--- Extracted entries Enclosed Below ---
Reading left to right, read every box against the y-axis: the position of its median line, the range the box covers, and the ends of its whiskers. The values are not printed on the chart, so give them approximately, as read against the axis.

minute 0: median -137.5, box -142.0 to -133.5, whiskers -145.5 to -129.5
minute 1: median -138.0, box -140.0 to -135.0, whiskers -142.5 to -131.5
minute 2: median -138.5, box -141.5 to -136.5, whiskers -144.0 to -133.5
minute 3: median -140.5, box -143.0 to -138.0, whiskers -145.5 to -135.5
--- End of Enclosed Extracted entries ---
--- Extracted entries Enclosed Below ---
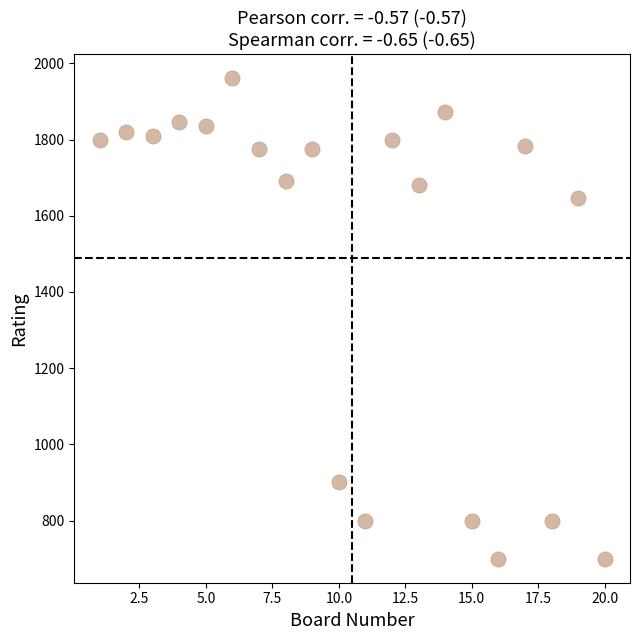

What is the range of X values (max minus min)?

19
--- End of Enclosed Extracted entries ---
--- Directive ---
Copy out the lines in the data above, from the line containing "minute 0: median" up to and including the line containing "minute 3: median", exactly as they appear.

--- Answer ---
minute 0: median -137.5, box -142.0 to -133.5, whiskers -145.5 to -129.5
minute 1: median -138.0, box -140.0 to -135.0, whiskers -142.5 to -131.5
minute 2: median -138.5, box -141.5 to -136.5, whiskers -144.0 to -133.5
minute 3: median -140.5, box -143.0 to -138.0, whiskers -145.5 to -135.5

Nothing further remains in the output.